在静默了两秒钟之后,场上发出惊天动地的呐喊声。只见十丈高的雕像身上散发着柔和的魔气,双目炯炯有神的盯着远方,仿佛马上就要活过来一般。噩梦盯着母亲的雕像,眼泪悄悄的滑落,如果没有任天涯出手,母亲的模样或许只能永存在记忆之中了。呐喊声一浪高过一浪,内容也接连不断的出现了变化,任天涯开始怀疑自己的耳朵是不是出了毛病,用力晃了晃头。本来他就在眩晕着,此时更是有种要呕吐的冲动。噩梦抹了把眼泪,黯然的从怀中摸出一块绿色令牌,双手捧到任天涯的面前,单膝跪倒在地上。这个动作马上产生了连锁反应,所有幽灵族的人全部跪倒在地默不做声的等待着。任天涯的直觉告诉他,留下这块牌子反倒不如留下噩梦来的安全,于是乎伸手拉起噩梦,一把抱在怀中,面向所有的幽灵族的战士们道:“梦儿是我的妻子,丈夫为妻子做事并不需要任何酬劳,所以请众位收回成命。
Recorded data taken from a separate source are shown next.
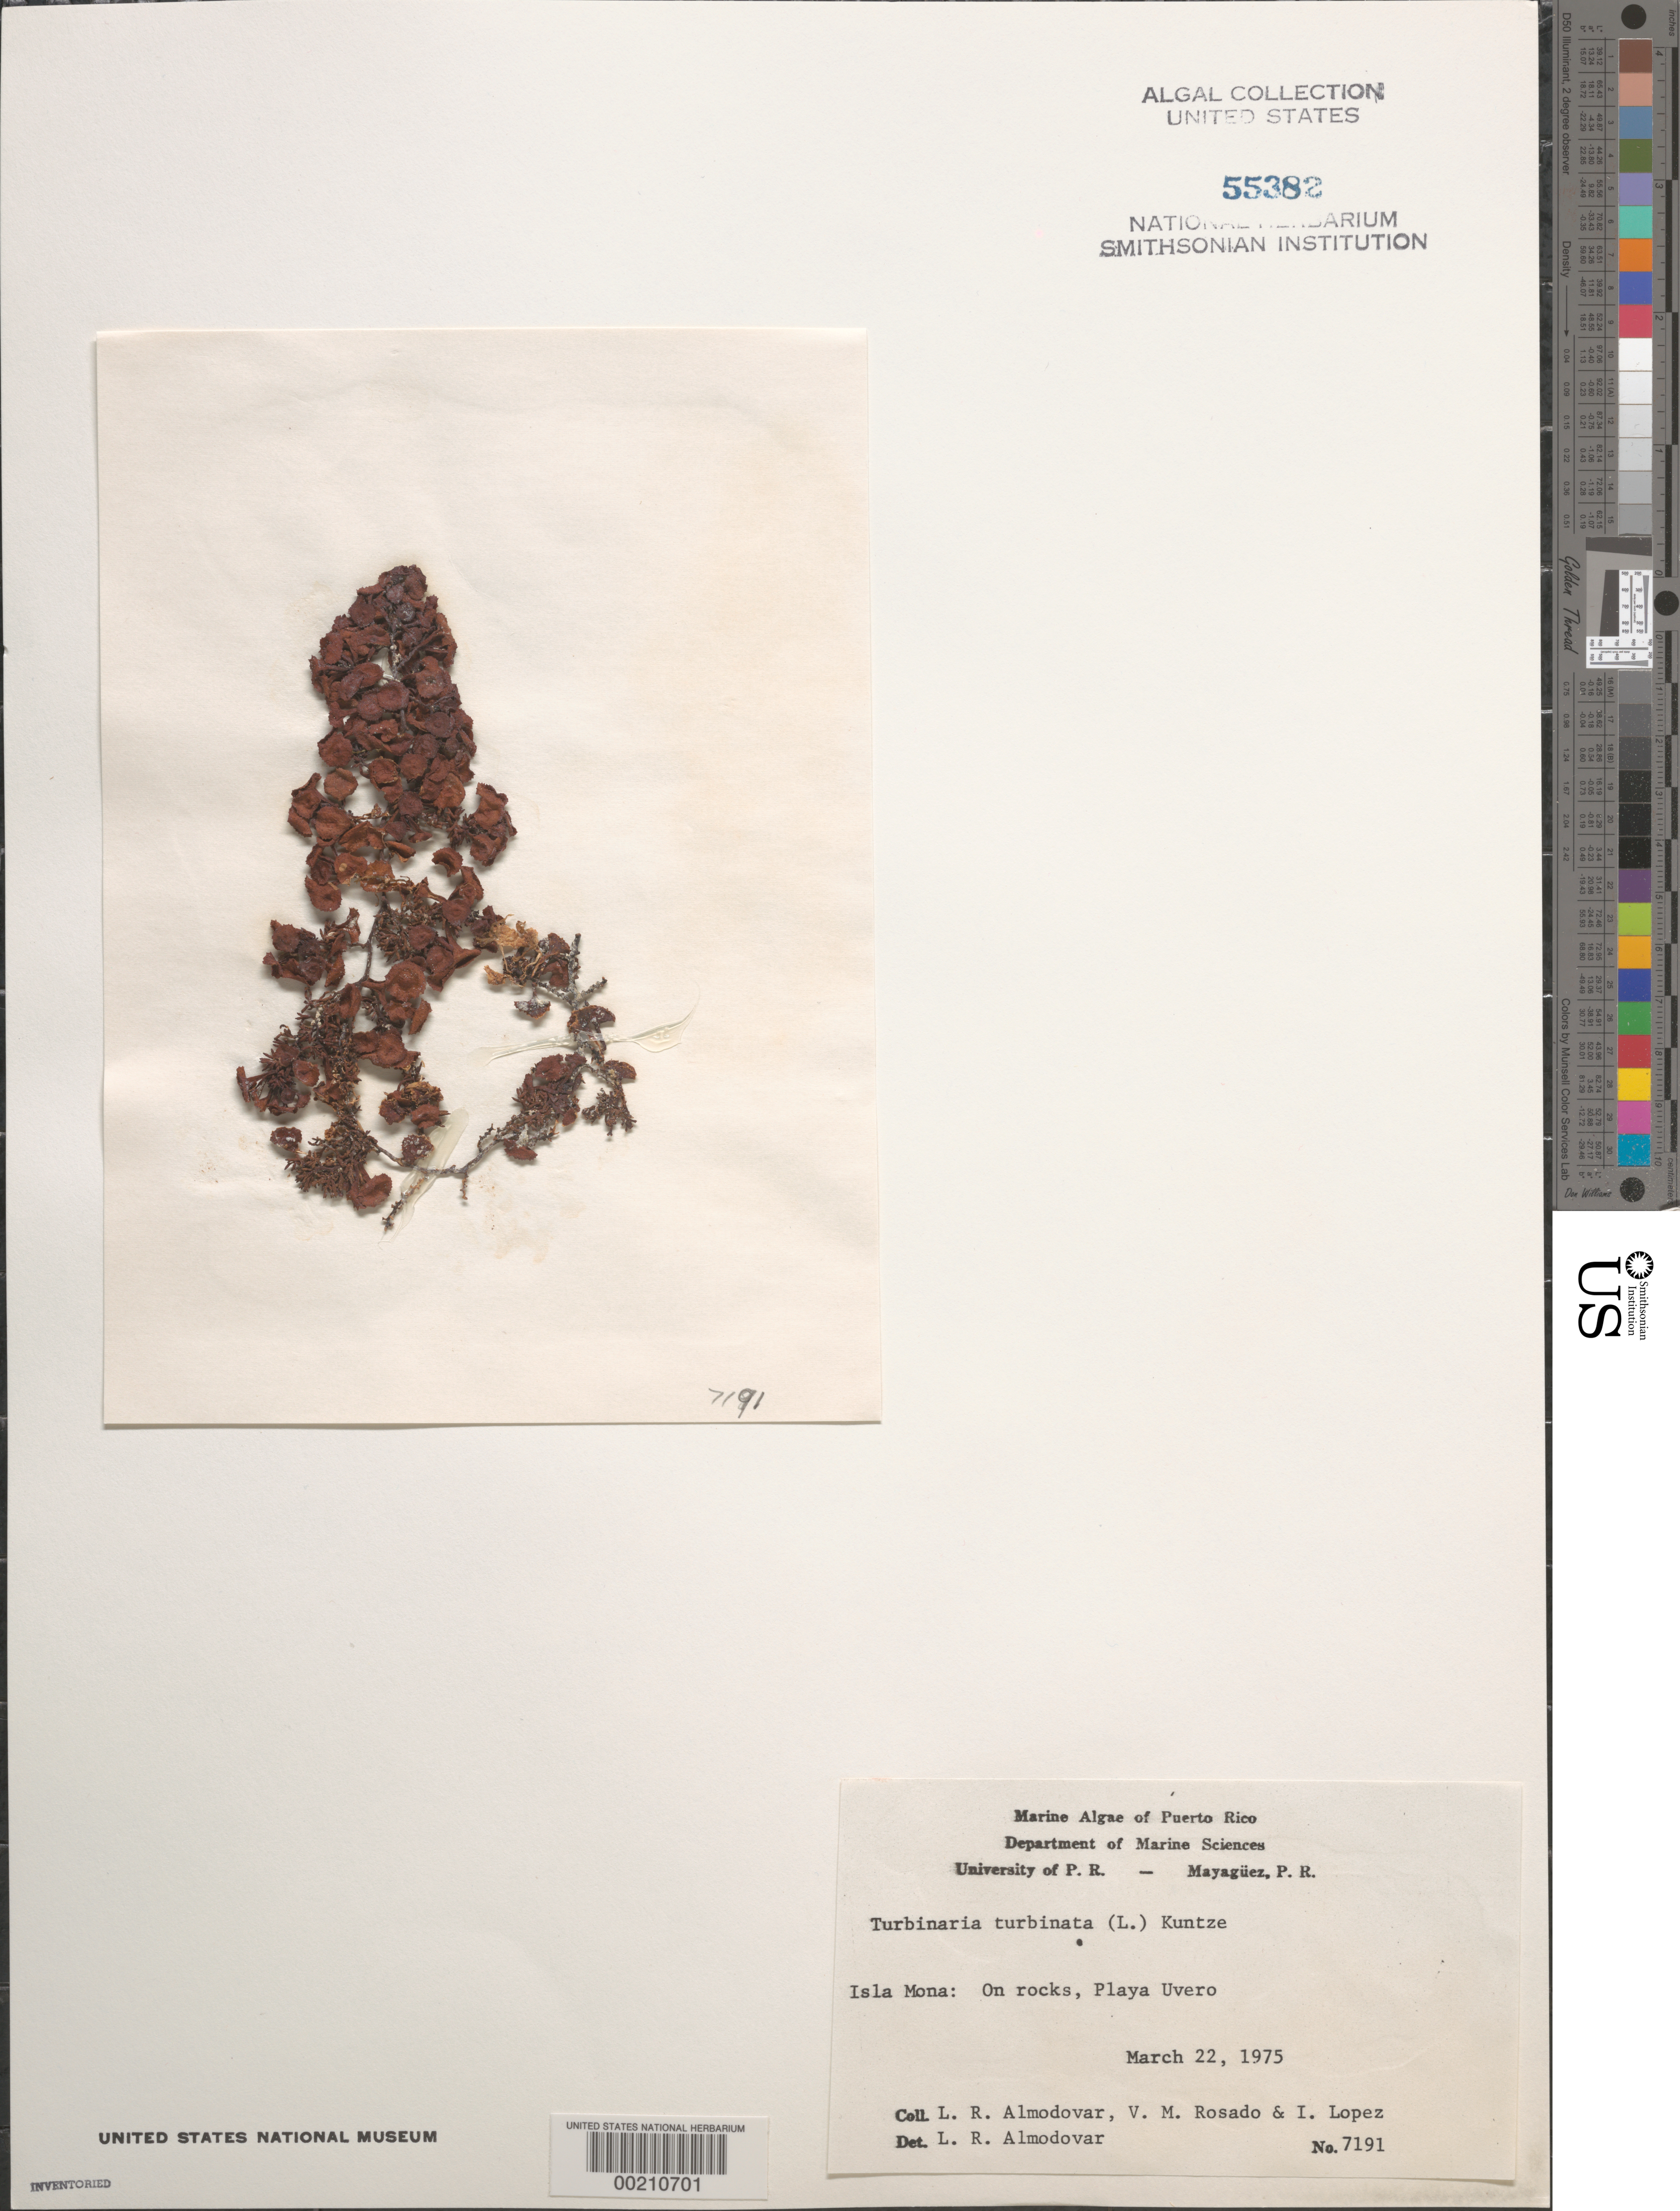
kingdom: Chromista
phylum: Ochrophyta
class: Phaeophyceae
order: Fucales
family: Sargassaceae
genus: Turbinaria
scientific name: Turbinaria turbinata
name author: (L.) Kuntze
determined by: Almodovar, L. R.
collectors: L. Almodovar, V. Rosado & I. Lopéz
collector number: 7191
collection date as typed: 22 Mar 1975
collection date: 1975-03-22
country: Puerto Rico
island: Isla de Mona (Isla Mona)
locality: Playa Uvero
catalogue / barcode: US 55382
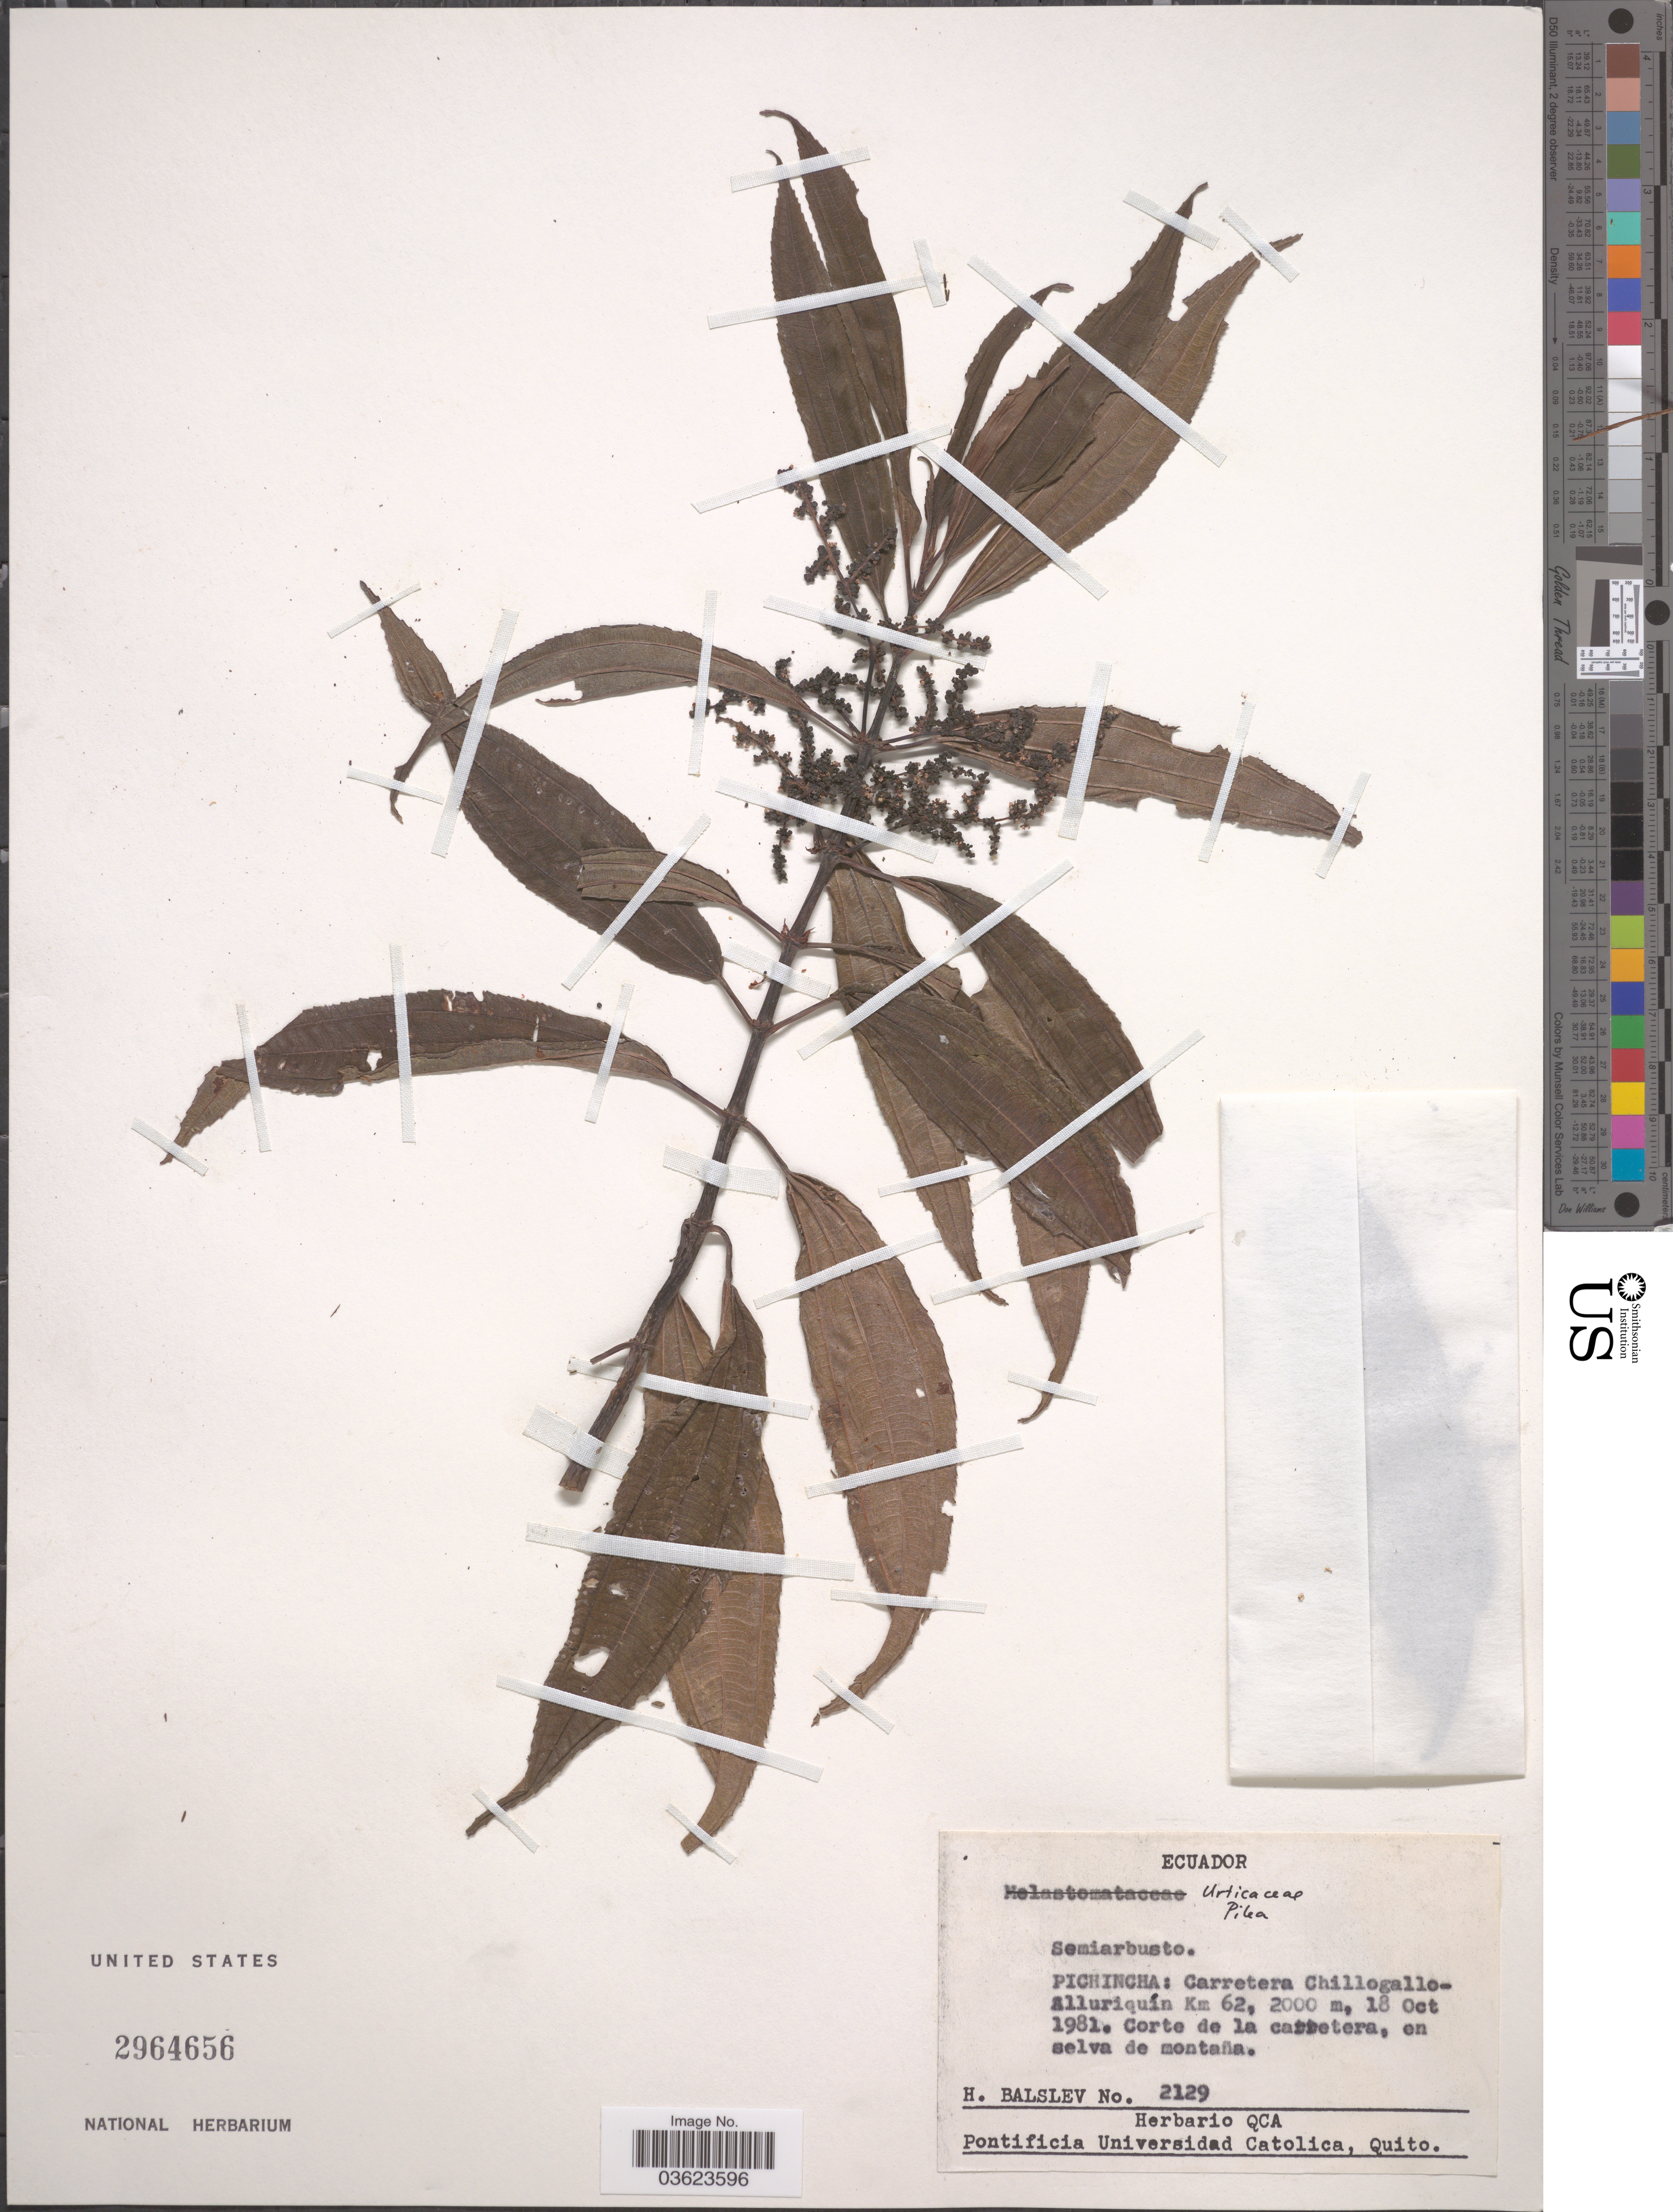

不过,我可以郑重的承诺给大家,幽灵一族从今天起,与魔界三上卿的族人一样,都是我任天涯的家臣子弟,无论将来遇到什么样的困难,我们都将以兄弟亲人般的情怀相互扶持一致对外!”他这番演说,马上引来冲天的欢呼声。
第一百八十五章 洞房花烛 问情有无
大长老看准了幽灵一族已经攀上了高枝,所以也就不奢望由魔主来做族长,只要噩梦今后能在魔后、魔妃的的小圈子里站稳脚跟,这前途只能是越来越光明!想到这里,他第一个站起身,挥手示意族人停止欢呼,随即向拥抱中的的任天涯两人恭敬的道:“陛下与族长情投意合,如今又逢此盛会,依属下看,择日不如撞日,就今天把这喜事办了。我们幽灵族并没有什么忌讳,不知陛下与族长的意下如何?”任天涯本来的意思也是这个,但现如今却又有些犹豫,毕竟公羊小小与蝴蝶两个人还不曾坐上八抬大轿,这不合礼法,况且,他心里也不能允许自己这样做。“大长老,这婚事倒也不急于一时。怎么说我也是魔界之主,此等大事,我要办得轰轰烈烈,这样才算不委屈梦儿。”任天涯扶正噩梦的身体,邪笑着道。大长老既然已经略过这族长的交替,自然不会再在这事上放松,毕竟,噩梦一天不成为真正的魔妃,就不能算是给幽灵族找到了依靠,所以,他赔笑着道:“陛下,是不是觉得在这里完婚草率了点?不过您想想,从明天起,我们的族人将追随陛下与族长征伐第四杀魔界,还不知道有多少幽灵族的精英战死沙场,不得得胜而回。属下的意思是希望族人们能在有生之年见到此等盛事,至于将来陛下在什么时间,什么地点,以什么形势重新举行婚礼庆典,那是另一回事了。”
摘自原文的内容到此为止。